One of the items that always caught my eye was the Model 7 rifle, a lighter, shorter design than the 700, made for carrying a long way, and especially the Mannlicher version. The stocks on those guns run the length of the barrel. There are several arguments as to why that style was or is practical or not, but it seems that many shooters just regarded them as aesthetically pleasing.

Remington offered hand-checkering on its shotguns and rifles, although I believe only on custom shop firearms. Checkering is a means of improving a shooter’s grip, but it also is an art form when done by hand in a fine manner, say 26 or 28 lines per inch. Some of that work is just sensational.

Custom guns also could be engraved. Engraving of sporting firearms became popular around the time of the Civil War, and many Remingtons were decorated with hunting scenes and other art. Among the celebrated craftsman doing that work were Joe Loy, Anda Hardy, Simeon Rogers, and Carl Ennis.

Ennis, an Ilion High School graduate who worked at Remington for more than 40 years, is considered by some gun collectors to be the best.

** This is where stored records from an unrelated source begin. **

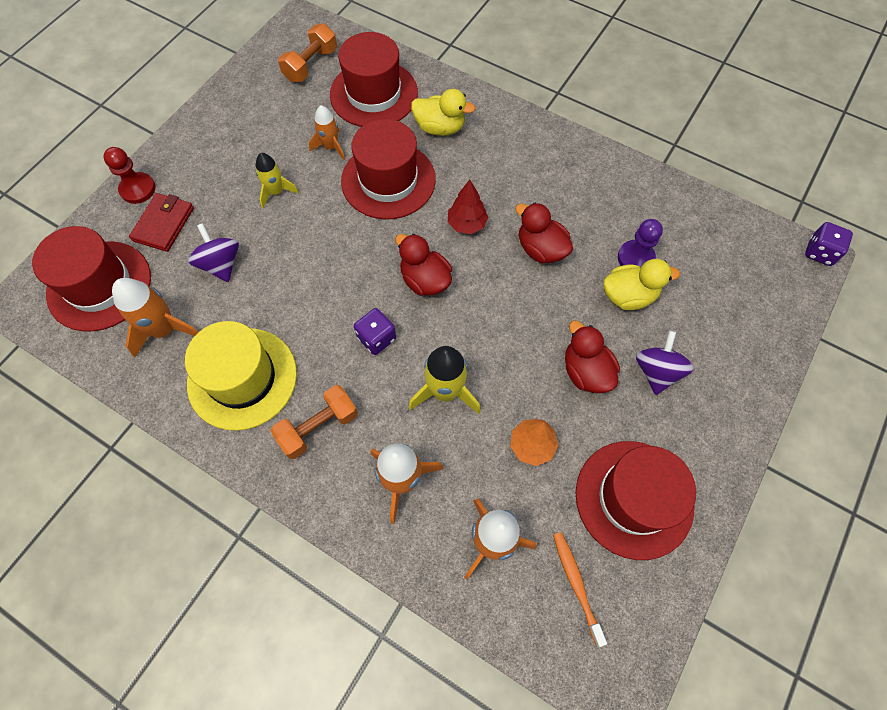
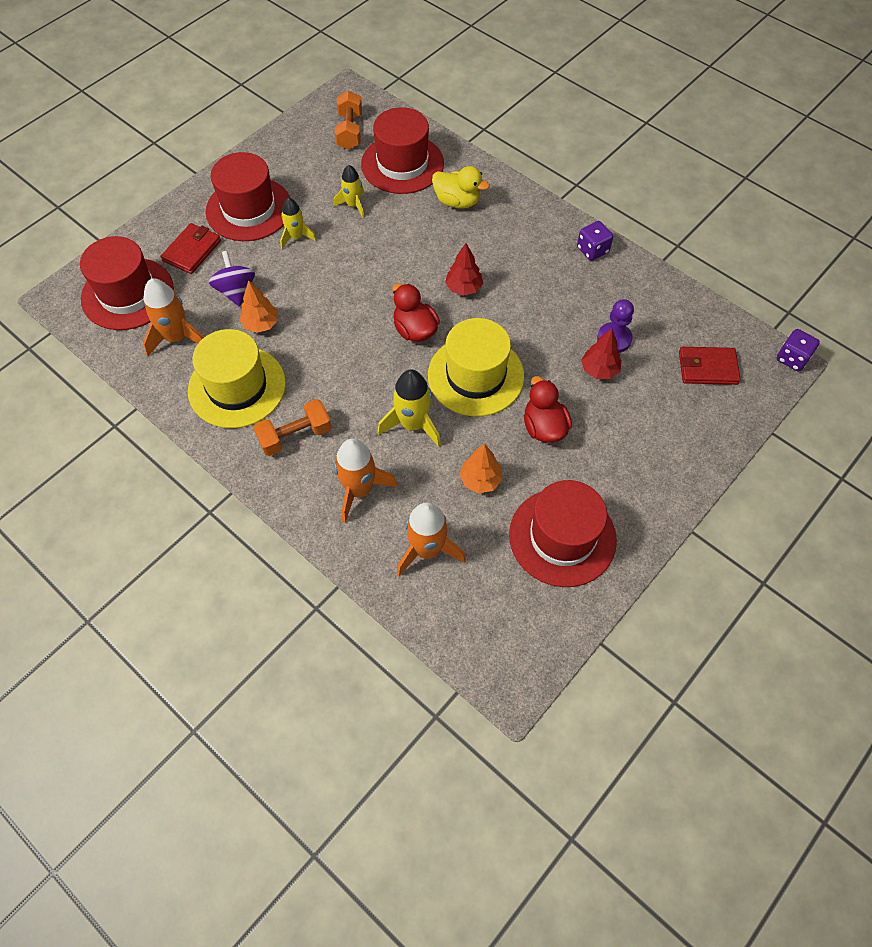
camera: 10 degrees right, 5 degrees down
(138, 189) = (174, 218): red pawn -> none
(256, 299) = (261, 324): none -> orange tree
(311, 65) = (349, 131): orange dumbbell -> orange dumbbell turned 45 degrees counterclockwise
(331, 147) = (353, 205): orange rocket -> yellow rocket
(376, 338) = (361, 372): purple dice -> purple dice (592, 250)
(388, 180) = (400, 241): red hat -> red hat (249, 209)
(500, 323) = (475, 375): none -> yellow hat
(541, 249) = (527, 319): red duck -> none
(576, 584) = (494, 596): orange toothbrush -> none
(628, 296) = (599, 370): yellow duck -> red tree
(656, 371) = (609, 437): purple spinning top -> none
(738, 276) = (707, 368): none -> red wallet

He is the subject of a short biography – “Carl Ennis, Master Engraver” – by his daughter, Carol Ennis Burns.

The Remington family and their successors – DuPont owned the company for many years – made many different products over the last 200 years, but sporting firearms were the bedrock offering. The company also provided millions of firearms and untold millions of rounds of ammunition to American and allied armed forces from the Civil War to the present.

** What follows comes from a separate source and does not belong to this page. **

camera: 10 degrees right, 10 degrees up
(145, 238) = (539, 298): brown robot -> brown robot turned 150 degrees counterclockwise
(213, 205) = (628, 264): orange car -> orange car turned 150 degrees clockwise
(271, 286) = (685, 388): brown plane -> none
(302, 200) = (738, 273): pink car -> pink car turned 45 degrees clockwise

Many years ago – certainly more than 30, maybe a lot more – I ran into some old guy whose son worked at Remington. He ranted and raved about how the company was going to move out of Ilion. I said I didn’t think that would happen.

“Wanna bet?” he said.

I didn’t, even though it was sure of myself, but, you know, he was finally right. I’m not happy about that.

You can talk about economic realities and keeping stockholders happy or corporate greed or whatever the causes might be for Remington’s departure from its home ground.

The bottom line is that all that history, tradition, pride, quality, all that industry and work, is gone. It’s beyond sad, and terrible thing.